NAB has revealed it is starting to make use of serverless compute as part of its data ecosystem, with an 18-month lead time required just to gain regulatory and internal approvals.

NAB approved to use serverless in data environment

Speaking at Databricks’ Data+AI Summit earlier this month, distinguished engineer for data platforms Daniel Antoinette said that serverless was seen as a way to ensure data users could access “fast, safe, reliable and scalable” compute resources to underpin their analysis or AI work.

It avoids management overhead associated with resources that would otherwise be spun up in NAB’s AWS accounts.

But as Databricks allocates and manages the compute, and the use cases are all data-related, a number of approvals - internal and external - were required by the bank to go down this path.

“You might be thinking: Surely we can't use serverless in a highly regulated company, where the data leaves our control, but we actually can,” Antoinette said.

“While we've been able to get approval to be able to use serverless … It was a very time-consuming process. 

“There were a number of different risk assessments that we needed to do - so third-party risk assessment, customer risk assessments, the list goes on, and we also had to consult with our regulator just to be able to get the approval to use serverless. 

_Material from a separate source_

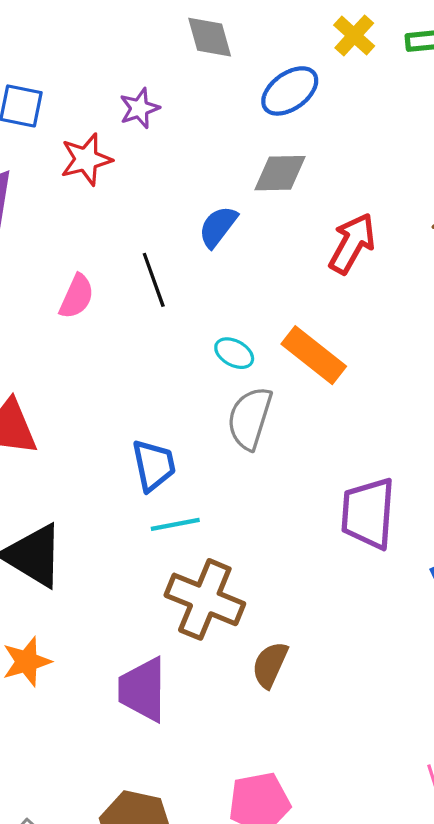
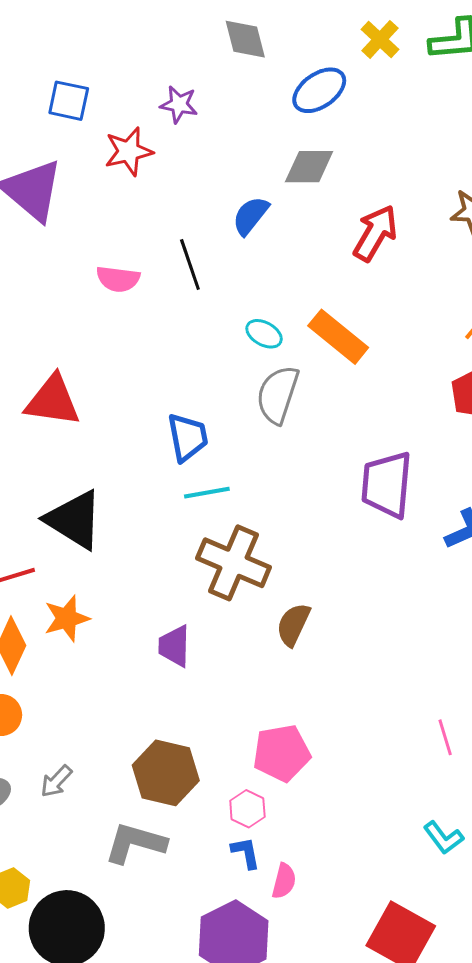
purple star: (139, 108) -> (179, 104), turned 30
pink semicircle: (77, 296) -> (118, 279), turned 72
purple trapezoid: (143, 690) -> (174, 646), size x0.7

“That took about six months to do, which is quite an amount of time.”

NAB is no stranger to challenging regulatory approval processes when it comes to cloud use, previously needing the Australian Prudential Regulation Authority’s (APRA’s) blessing to scale its workload migration into public cloud.

Antoinette said that the regulatory approval timeframe for Databricks serverless had some “upside” for the bank, in that the vendor was able to augment its serverless offerings in that time.

“The benefit of it taking that amount of time was that some of the functionality from Databricks came out that we needed to be able to properly implement serverless and adopt it,” Antoinette said.

“Stuff like internet on/off, secure egress policies or seg[regation] policies, [and] the budget policies so that we can monitor and control costs - all of those things were required for us to be able to properly adopt serverless but also be able to provide the service to our end users as well.”

Regulatory approval timeframes, however, paled in comparison to the internal effort needed to enable connectivity between serverless resources “and other NAB-managed systems” securely.

NAB is using AWS PrivateLink to enable that connectivity but is still in the process of optimising how this works in practice.

Antoinette noted that “there [are] a lot of concerns with enabling this sort of connectivity within a bank.”

“Let me tell you: if you thought that it took a long time to get approval to use serverless, we actually experienced the first birthday with the back-and-forth conversations to be able to get this enabled within the bank,” he said.

“That was just the conversations - not even the controls or anything like that, as well as the implementation side of things. 

“And so, with a lot of collaboration - with Databricks, with our security, network and cloud architects - we were able to come up with a minimum set of controls that needed to be enforced to be able to minimise the risk to enable this connectivity.

“We were also able to come up with an architecture that allowed us to meet those controls, so that we could implement something like this within the organisation.

“There are a number of different hops - different gateways, firewalls, balancers - that we need to go through just to be able to implement those controls to establish that connectivity.”

In a slide deck, NAB said the multiple hops minimised the risk of incorrect or unauthorised access. The setup also allowed the bank to "control exactly what repositories and paths Databricks has access to."

Antoinette noted the construct “isn’t great in terms of latency and costs” but has served its purpose - “allowing us to tap into the full potential of using serverless, while in parallel we iterate and can evolve and understand how we … can implement it better to minimise the amount of hops and minimise the cost associated with it.”